* Start *

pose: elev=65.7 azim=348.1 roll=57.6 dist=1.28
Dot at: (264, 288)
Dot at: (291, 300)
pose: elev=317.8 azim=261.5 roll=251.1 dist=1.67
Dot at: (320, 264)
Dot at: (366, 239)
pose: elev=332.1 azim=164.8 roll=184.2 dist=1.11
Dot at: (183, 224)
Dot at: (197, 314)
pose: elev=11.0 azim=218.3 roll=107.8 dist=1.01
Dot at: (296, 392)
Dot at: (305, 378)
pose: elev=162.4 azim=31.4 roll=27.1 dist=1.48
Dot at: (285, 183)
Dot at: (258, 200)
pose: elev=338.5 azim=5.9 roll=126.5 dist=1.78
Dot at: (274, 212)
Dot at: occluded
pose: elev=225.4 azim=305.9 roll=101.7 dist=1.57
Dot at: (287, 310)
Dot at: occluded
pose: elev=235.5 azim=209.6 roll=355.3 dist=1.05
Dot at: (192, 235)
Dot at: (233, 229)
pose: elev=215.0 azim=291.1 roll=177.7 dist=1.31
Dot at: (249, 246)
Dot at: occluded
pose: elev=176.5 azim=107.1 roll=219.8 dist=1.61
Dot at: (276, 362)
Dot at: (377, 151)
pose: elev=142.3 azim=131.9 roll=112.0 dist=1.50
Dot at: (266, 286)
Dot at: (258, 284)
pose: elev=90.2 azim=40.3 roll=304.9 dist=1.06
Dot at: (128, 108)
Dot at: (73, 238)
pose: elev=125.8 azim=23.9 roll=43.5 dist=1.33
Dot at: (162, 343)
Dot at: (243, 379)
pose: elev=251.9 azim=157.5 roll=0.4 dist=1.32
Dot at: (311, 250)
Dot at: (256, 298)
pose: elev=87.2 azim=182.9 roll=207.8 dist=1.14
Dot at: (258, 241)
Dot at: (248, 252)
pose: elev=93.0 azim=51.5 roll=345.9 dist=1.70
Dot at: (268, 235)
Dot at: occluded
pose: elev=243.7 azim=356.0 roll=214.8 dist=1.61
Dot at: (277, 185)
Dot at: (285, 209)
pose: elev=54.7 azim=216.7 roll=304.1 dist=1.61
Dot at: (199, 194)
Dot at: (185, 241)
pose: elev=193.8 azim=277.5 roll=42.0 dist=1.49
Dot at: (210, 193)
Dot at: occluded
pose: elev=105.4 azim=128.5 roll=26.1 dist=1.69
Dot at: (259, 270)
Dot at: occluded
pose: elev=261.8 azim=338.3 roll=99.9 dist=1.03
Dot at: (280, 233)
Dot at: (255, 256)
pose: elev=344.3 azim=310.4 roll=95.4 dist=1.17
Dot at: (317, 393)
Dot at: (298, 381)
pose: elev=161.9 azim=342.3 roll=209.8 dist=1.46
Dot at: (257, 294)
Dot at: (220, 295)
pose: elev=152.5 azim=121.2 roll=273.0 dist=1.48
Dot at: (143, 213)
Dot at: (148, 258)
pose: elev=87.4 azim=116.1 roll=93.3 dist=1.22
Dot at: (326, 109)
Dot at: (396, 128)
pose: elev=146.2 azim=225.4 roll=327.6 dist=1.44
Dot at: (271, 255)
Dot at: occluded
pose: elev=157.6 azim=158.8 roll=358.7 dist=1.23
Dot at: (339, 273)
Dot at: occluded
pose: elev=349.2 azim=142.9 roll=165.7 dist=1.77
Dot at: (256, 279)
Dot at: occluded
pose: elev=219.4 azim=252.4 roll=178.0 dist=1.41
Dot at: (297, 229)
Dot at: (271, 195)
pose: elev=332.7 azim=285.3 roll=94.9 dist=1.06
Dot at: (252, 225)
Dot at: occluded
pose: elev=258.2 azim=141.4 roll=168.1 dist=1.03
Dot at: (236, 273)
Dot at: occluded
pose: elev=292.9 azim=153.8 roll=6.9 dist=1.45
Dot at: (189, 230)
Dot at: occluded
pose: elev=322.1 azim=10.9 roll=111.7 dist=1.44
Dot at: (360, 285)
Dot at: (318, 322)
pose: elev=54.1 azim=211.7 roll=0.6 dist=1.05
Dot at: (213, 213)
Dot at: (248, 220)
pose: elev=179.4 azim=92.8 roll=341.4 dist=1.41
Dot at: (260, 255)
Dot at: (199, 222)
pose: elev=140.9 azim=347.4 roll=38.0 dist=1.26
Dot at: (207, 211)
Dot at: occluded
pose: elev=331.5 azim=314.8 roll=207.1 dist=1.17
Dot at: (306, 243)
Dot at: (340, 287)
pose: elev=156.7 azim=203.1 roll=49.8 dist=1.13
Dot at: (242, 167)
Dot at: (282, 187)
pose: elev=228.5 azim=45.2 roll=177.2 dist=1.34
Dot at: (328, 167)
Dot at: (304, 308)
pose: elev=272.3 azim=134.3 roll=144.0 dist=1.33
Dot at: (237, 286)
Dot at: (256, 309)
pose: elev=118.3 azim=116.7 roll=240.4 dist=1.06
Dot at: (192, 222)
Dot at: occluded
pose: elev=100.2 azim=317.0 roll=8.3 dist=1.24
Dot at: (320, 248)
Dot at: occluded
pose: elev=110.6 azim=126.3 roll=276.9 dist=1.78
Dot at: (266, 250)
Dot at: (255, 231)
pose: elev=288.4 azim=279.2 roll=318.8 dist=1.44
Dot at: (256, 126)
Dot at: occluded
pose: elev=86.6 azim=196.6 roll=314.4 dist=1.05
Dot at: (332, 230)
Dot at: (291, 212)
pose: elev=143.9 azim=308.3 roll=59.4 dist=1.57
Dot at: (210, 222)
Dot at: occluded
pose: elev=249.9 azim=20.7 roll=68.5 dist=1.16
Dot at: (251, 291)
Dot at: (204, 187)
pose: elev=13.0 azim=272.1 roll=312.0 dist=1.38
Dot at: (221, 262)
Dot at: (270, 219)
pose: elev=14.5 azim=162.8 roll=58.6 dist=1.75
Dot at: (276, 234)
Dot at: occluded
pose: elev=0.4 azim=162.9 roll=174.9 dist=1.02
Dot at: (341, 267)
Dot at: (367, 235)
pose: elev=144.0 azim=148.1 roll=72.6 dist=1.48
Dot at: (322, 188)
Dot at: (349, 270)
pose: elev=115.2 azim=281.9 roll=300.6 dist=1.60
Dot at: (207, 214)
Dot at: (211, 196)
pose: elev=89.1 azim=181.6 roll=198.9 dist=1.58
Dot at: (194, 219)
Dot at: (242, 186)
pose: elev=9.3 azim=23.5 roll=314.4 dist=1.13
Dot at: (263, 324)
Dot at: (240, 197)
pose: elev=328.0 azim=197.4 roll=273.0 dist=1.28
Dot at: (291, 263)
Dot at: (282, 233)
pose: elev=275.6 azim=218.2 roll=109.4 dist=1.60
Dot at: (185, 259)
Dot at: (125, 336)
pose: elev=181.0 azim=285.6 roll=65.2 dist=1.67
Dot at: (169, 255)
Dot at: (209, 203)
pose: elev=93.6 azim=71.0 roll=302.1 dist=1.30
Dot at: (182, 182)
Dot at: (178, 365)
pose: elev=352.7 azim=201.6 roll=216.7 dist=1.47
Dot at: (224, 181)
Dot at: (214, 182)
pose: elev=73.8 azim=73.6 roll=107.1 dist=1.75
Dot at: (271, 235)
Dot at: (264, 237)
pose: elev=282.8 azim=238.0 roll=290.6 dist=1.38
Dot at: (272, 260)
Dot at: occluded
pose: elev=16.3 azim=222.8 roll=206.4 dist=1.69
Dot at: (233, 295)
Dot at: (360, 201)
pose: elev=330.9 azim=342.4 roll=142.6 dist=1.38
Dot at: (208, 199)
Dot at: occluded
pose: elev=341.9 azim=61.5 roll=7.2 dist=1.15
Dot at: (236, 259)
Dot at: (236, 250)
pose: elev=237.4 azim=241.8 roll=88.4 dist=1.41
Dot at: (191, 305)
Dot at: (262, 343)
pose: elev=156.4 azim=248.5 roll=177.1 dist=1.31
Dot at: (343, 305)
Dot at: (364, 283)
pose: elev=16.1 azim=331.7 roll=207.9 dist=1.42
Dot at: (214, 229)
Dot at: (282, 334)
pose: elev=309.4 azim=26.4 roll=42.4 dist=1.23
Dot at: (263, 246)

* End *

Please turn the lines of the listing above, from the line with "pose: elev=14.5 azim=162.8" to the line with "Dot at: (178, 365)", both included, into a numbered list without any blank lines.

1. pose: elev=14.5 azim=162.8 roll=58.6 dist=1.75
2. Dot at: (276, 234)
3. Dot at: occluded
4. pose: elev=0.4 azim=162.9 roll=174.9 dist=1.02
5. Dot at: (341, 267)
6. Dot at: (367, 235)
7. pose: elev=144.0 azim=148.1 roll=72.6 dist=1.48
8. Dot at: (322, 188)
9. Dot at: (349, 270)
10. pose: elev=115.2 azim=281.9 roll=300.6 dist=1.60
11. Dot at: (207, 214)
12. Dot at: (211, 196)
13. pose: elev=89.1 azim=181.6 roll=198.9 dist=1.58
14. Dot at: (194, 219)
15. Dot at: (242, 186)
16. pose: elev=9.3 azim=23.5 roll=314.4 dist=1.13
17. Dot at: (263, 324)
18. Dot at: (240, 197)
19. pose: elev=328.0 azim=197.4 roll=273.0 dist=1.28
20. Dot at: (291, 263)
21. Dot at: (282, 233)
22. pose: elev=275.6 azim=218.2 roll=109.4 dist=1.60
23. Dot at: (185, 259)
24. Dot at: (125, 336)
25. pose: elev=181.0 azim=285.6 roll=65.2 dist=1.67
26. Dot at: (169, 255)
27. Dot at: (209, 203)
28. pose: elev=93.6 azim=71.0 roll=302.1 dist=1.30
29. Dot at: (182, 182)
30. Dot at: (178, 365)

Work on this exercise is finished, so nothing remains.